TEXT UNDER STUDY:
· · ·

Sunday morning: Both the LTD and the 6.9 were on the track for the green flag, and both ran well. The Benz was running laps a few seconds quicker than the Ford, but the LTD’s pushrod V8 had a throatier roar than the 450SEL’s OHC powerplant. Both cars plowed through turns in highly dramatic, tire-squealing fashion.

It was at that point that Judge Speedycop, sidelined from racing his team’s Lincoln Mark VIII by an injured left ankle, suited up and took the wheel of the NSF Racing car. Just like that, the 4,400-pound Mercedes started howling around the track with times just a few seconds off the pace set by the E30s and RX-7s. We figured it was only a matter of time before Speedycop cooked the brakes and deposited the car in CMP’s notorious Swamp Full Of Poisonous Snakes, but he kept the big German on the track. Best lap: 1:07.871, versus an overall best lap of 1:01.594 (set by the suspiciously NASCAR-pro-looking Grumpy Old Men & A Nurse team in an extremely cheaty 4th-gen Firebird; when was the last time you found a WS6 engine and transmission at U-Pull-It for 50 bucks?).

Both Ford and Mercedes-Benz stayed on the track for most of Sunday’s race session. In the end, the 6.9 beat the LTD, 307 laps to 267 (the overall winner had 768 laps). Best lap time for the LTD: 1:13.524.

· · ·

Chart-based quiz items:
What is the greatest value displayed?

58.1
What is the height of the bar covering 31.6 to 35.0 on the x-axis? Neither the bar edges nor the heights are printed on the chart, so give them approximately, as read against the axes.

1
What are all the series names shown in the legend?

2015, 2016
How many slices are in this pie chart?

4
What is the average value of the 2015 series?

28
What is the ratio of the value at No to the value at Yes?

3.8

· · ·

ACTIONS TO TAKE:
1: Decide whether each statement agrees with the race report above. Answer yes or no for each, quoting the deciding words. (a) The Benz ran laps a few seconds quicker than the Ford. (b) Speedycop was kept from racing the Lincoln Mark VIII by an injured right ankle. (c) The LTD finished with more laps than the 6.9.
2: Write out the race report above from "It was at that" to "for 50 bucks?).", inclusive.

ANSWERS FOR THE TASKS:
1:
(a) Yes: "The Benz was running laps a few seconds quicker than the Ford"
(b) No: "sidelined from racing his team’s Lincoln Mark VIII by an injured left ankle"
(c) No: "the 6.9 beat the LTD, 307 laps to 267"

2:
It was at that point that Judge Speedycop, sidelined from racing his team’s Lincoln Mark VIII by an injured left ankle, suited up and took the wheel of the NSF Racing car. Just like that, the 4,400-pound Mercedes started howling around the track with times just a few seconds off the pace set by the E30s and RX-7s. We figured it was only a matter of time before Speedycop cooked the brakes and deposited the car in CMP’s notorious Swamp Full Of Poisonous Snakes, but he kept the big German on the track. Best lap: 1:07.871, versus an overall best lap of 1:01.594 (set by the suspiciously NASCAR-pro-looking Grumpy Old Men & A Nurse team in an extremely cheaty 4th-gen Firebird; when was the last time you found a WS6 engine and transmission at U-Pull-It for 50 bucks?).